(Keypoint correspondence data)

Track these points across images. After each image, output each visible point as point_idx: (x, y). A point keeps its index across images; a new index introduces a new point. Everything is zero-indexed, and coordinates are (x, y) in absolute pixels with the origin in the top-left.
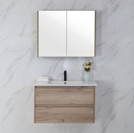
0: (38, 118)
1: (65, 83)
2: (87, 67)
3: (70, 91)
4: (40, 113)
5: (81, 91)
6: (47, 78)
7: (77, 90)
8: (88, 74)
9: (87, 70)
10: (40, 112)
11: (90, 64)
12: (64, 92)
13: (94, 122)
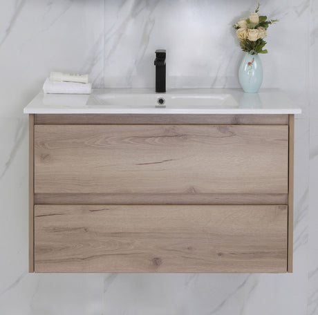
0: (44, 250)
1: (161, 101)
2: (254, 36)
3: (184, 136)
4: (55, 230)
5: (233, 134)
6: (85, 79)
7: (213, 130)
8: (255, 64)
9: (253, 47)
10: (57, 224)
11: (263, 23)
12: (157, 140)
13: (288, 269)
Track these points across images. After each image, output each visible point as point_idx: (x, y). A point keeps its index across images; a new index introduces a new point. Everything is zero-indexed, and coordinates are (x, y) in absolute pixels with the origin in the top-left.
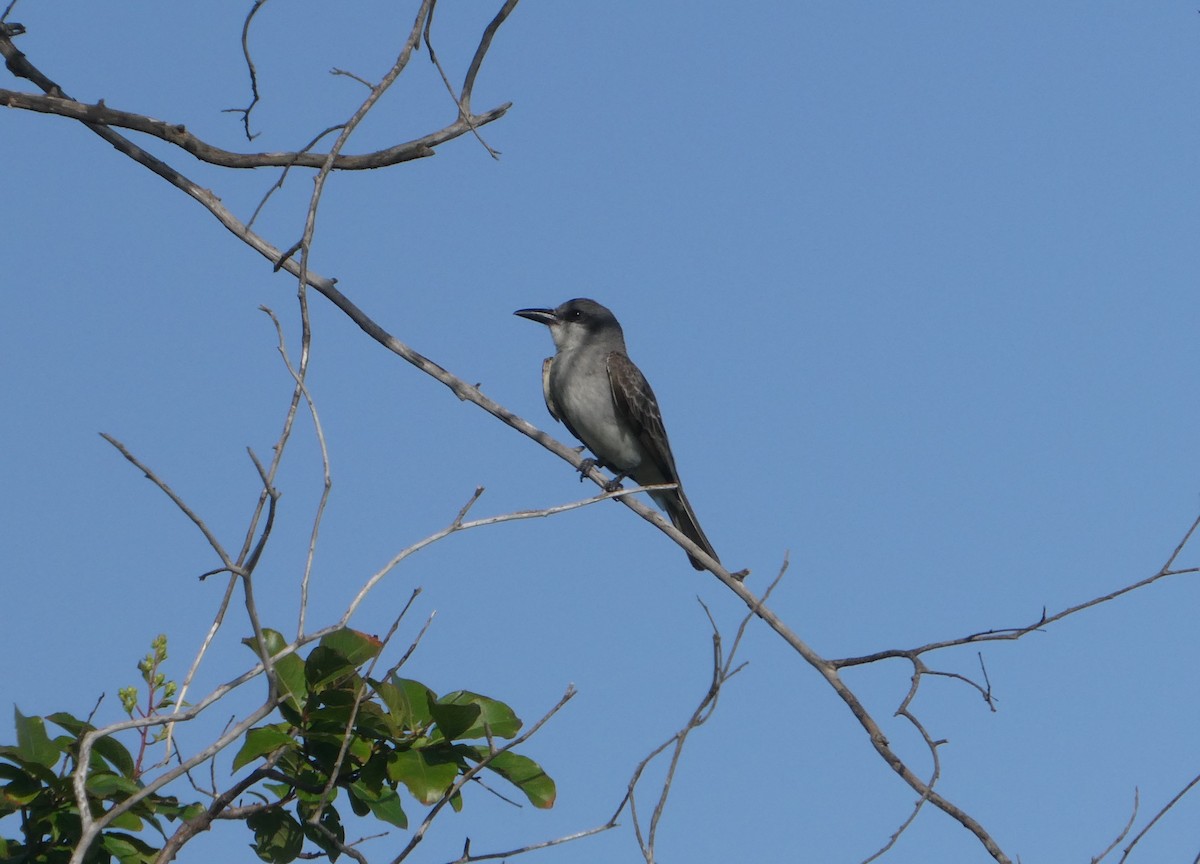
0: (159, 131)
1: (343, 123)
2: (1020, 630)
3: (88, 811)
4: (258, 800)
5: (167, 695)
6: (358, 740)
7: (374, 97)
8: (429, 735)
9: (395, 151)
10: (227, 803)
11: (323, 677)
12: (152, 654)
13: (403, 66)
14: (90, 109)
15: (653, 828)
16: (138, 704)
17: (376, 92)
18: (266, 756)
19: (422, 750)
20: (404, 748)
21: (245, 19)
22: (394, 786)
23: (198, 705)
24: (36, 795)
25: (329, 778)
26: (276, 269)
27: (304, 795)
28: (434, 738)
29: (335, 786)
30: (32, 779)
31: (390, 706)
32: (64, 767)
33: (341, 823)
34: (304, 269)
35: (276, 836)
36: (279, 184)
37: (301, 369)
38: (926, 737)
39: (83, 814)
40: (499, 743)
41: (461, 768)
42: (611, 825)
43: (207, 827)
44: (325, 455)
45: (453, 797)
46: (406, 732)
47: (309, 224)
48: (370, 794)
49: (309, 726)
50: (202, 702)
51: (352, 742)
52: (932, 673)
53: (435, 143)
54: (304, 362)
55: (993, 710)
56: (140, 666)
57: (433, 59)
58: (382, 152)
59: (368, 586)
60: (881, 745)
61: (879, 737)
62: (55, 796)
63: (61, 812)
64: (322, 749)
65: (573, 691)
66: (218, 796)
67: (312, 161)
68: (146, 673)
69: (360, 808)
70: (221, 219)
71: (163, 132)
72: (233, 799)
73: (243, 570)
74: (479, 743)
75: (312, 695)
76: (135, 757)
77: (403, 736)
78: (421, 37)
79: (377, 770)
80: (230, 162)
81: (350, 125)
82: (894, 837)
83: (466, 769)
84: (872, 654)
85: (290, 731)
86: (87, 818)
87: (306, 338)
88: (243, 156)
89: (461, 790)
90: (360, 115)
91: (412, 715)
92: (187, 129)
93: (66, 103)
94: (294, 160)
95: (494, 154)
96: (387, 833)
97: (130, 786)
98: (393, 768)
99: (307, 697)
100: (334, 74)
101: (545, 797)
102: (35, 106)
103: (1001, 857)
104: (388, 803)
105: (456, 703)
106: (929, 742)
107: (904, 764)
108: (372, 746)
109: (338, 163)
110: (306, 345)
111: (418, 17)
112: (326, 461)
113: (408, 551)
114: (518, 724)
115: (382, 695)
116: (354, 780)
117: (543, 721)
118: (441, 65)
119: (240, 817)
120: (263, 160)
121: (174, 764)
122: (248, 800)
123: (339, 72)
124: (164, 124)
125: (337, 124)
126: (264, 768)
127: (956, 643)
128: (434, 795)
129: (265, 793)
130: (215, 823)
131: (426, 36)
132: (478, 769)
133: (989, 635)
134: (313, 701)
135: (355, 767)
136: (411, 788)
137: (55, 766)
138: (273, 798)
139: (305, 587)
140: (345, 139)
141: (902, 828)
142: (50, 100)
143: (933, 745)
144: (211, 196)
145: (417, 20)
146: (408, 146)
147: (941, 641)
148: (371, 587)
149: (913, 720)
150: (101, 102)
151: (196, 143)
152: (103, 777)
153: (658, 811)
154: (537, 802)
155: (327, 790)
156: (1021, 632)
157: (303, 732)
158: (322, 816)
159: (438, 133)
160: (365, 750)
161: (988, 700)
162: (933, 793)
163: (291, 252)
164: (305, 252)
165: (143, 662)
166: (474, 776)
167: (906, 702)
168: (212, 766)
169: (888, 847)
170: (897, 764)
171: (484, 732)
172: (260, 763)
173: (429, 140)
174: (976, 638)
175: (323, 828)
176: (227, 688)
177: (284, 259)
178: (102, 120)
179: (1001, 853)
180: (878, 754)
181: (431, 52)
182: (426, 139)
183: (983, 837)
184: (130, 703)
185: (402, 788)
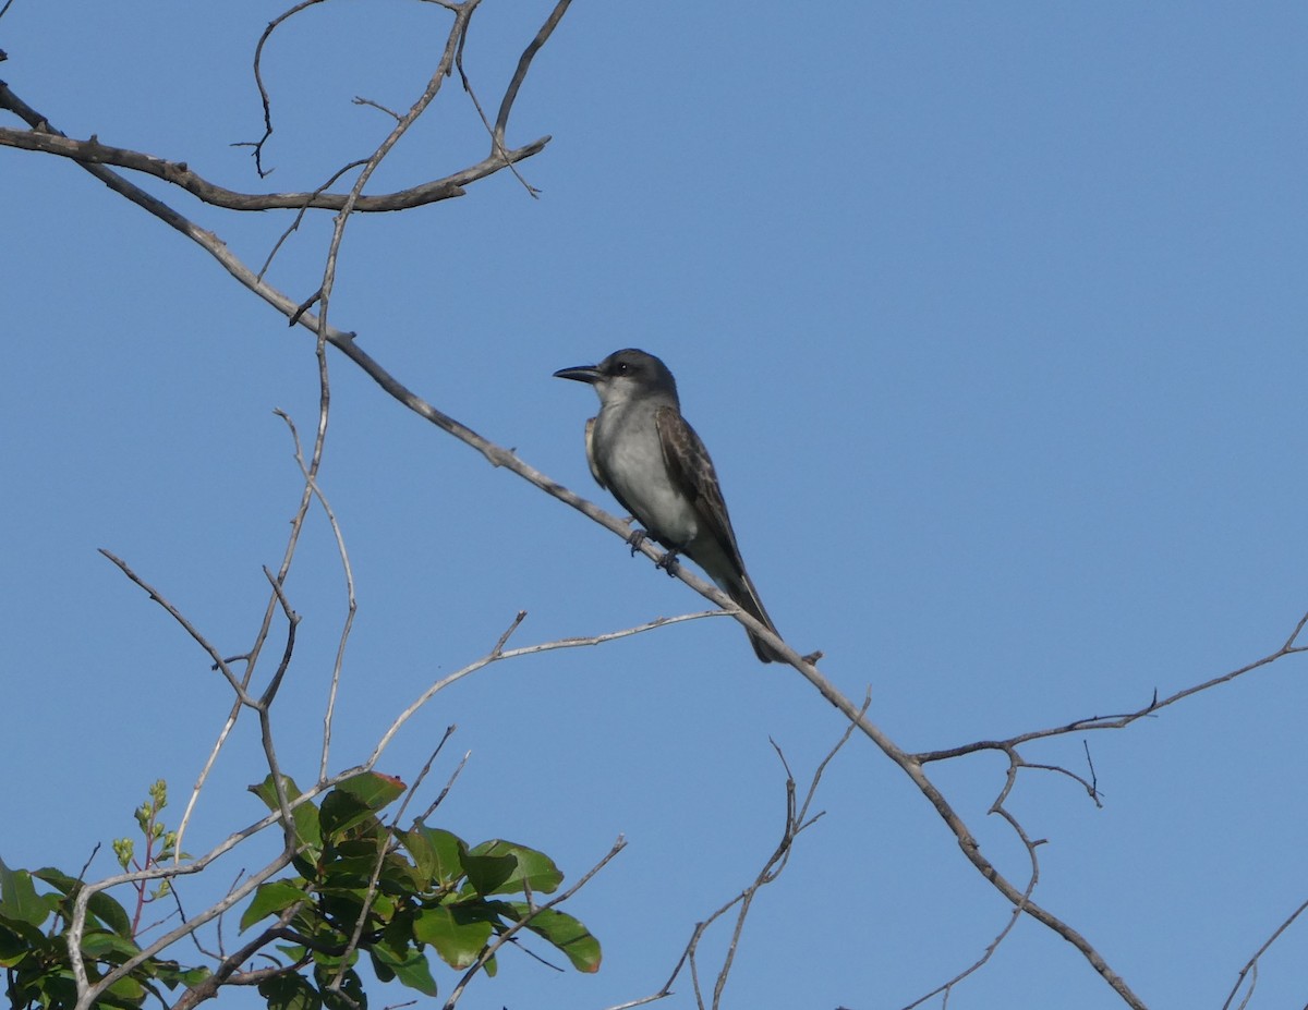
0: (158, 170)
1: (366, 157)
2: (1129, 716)
3: (84, 974)
4: (271, 963)
5: (167, 847)
6: (382, 896)
7: (401, 128)
8: (459, 890)
9: (421, 191)
10: (235, 967)
11: (340, 825)
12: (150, 802)
13: (434, 94)
14: (82, 145)
15: (716, 997)
16: (134, 857)
17: (403, 124)
18: (279, 914)
19: (452, 907)
20: (432, 905)
21: (257, 43)
22: (421, 948)
23: (207, 856)
24: (23, 956)
25: (350, 938)
26: (292, 324)
27: (321, 958)
28: (466, 893)
29: (356, 948)
30: (18, 939)
31: (417, 858)
32: (55, 926)
33: (363, 989)
34: (323, 324)
35: (292, 1004)
36: (296, 226)
37: (319, 435)
38: (1023, 837)
39: (78, 978)
40: (539, 899)
41: (496, 927)
42: (664, 993)
43: (213, 994)
44: (349, 575)
45: (486, 961)
46: (434, 887)
47: (329, 272)
48: (394, 957)
49: (324, 880)
50: (212, 852)
51: (375, 898)
52: (1030, 766)
53: (466, 182)
54: (322, 427)
55: (1099, 805)
56: (137, 815)
57: (466, 87)
58: (406, 192)
59: (398, 723)
60: (970, 848)
61: (968, 839)
62: (44, 958)
63: (51, 976)
64: (341, 908)
65: (623, 843)
66: (226, 958)
67: (328, 202)
68: (143, 822)
69: (385, 973)
70: (226, 266)
71: (163, 171)
72: (242, 962)
73: (260, 703)
74: (516, 898)
75: (328, 844)
76: (131, 916)
77: (431, 891)
78: (453, 63)
79: (402, 929)
80: (238, 204)
81: (373, 160)
82: (990, 949)
83: (502, 930)
84: (961, 746)
85: (306, 886)
86: (82, 982)
87: (325, 400)
88: (253, 198)
89: (496, 953)
90: (385, 149)
91: (440, 868)
92: (189, 168)
93: (55, 139)
94: (311, 201)
95: (533, 192)
96: (414, 1002)
97: (127, 948)
98: (419, 926)
99: (322, 848)
100: (357, 103)
101: (590, 960)
102: (22, 143)
103: (1107, 973)
104: (415, 966)
105: (490, 854)
106: (1027, 842)
107: (997, 870)
108: (396, 902)
109: (361, 205)
110: (325, 408)
111: (450, 40)
112: (351, 582)
113: (442, 683)
114: (559, 877)
115: (408, 846)
116: (377, 940)
117: (589, 876)
118: (474, 94)
119: (251, 983)
120: (274, 201)
121: (176, 923)
122: (258, 964)
123: (363, 102)
124: (164, 162)
125: (360, 159)
126: (275, 928)
127: (1056, 732)
128: (466, 958)
129: (278, 956)
130: (222, 989)
131: (459, 61)
132: (517, 929)
133: (1094, 723)
134: (328, 853)
135: (377, 926)
136: (441, 950)
137: (44, 924)
138: (288, 962)
139: (328, 723)
140: (368, 176)
141: (999, 939)
142: (38, 136)
143: (1031, 846)
144: (215, 240)
145: (448, 44)
146: (436, 185)
147: (1038, 730)
148: (402, 723)
149: (1008, 818)
150: (94, 138)
151: (200, 183)
152: (98, 937)
153: (722, 978)
154: (581, 965)
155: (347, 952)
156: (1130, 718)
157: (319, 887)
158: (342, 983)
159: (469, 170)
160: (389, 905)
161: (1093, 795)
162: (1029, 901)
163: (309, 304)
164: (325, 303)
165: (141, 810)
166: (512, 937)
167: (1001, 798)
168: (219, 926)
169: (983, 961)
170: (988, 869)
171: (522, 886)
172: (272, 921)
173: (458, 178)
174: (1078, 726)
175: (345, 995)
176: (240, 836)
177: (301, 311)
178: (95, 158)
179: (1108, 968)
180: (966, 857)
181: (464, 80)
182: (455, 178)
183: (1086, 951)
184: (126, 855)
185: (429, 950)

Task details. Give back exactly the lines above, from the line containing "156: (1021, 632)" through the line containing "184: (130, 703)", with both end lines and nothing more.

Task answer.
156: (1021, 632)
157: (303, 732)
158: (322, 816)
159: (438, 133)
160: (365, 750)
161: (988, 700)
162: (933, 793)
163: (291, 252)
164: (305, 252)
165: (143, 662)
166: (474, 776)
167: (906, 702)
168: (212, 766)
169: (888, 847)
170: (897, 764)
171: (484, 732)
172: (260, 763)
173: (429, 140)
174: (976, 638)
175: (323, 828)
176: (227, 688)
177: (284, 259)
178: (102, 120)
179: (1001, 853)
180: (878, 754)
181: (431, 52)
182: (426, 139)
183: (983, 837)
184: (130, 703)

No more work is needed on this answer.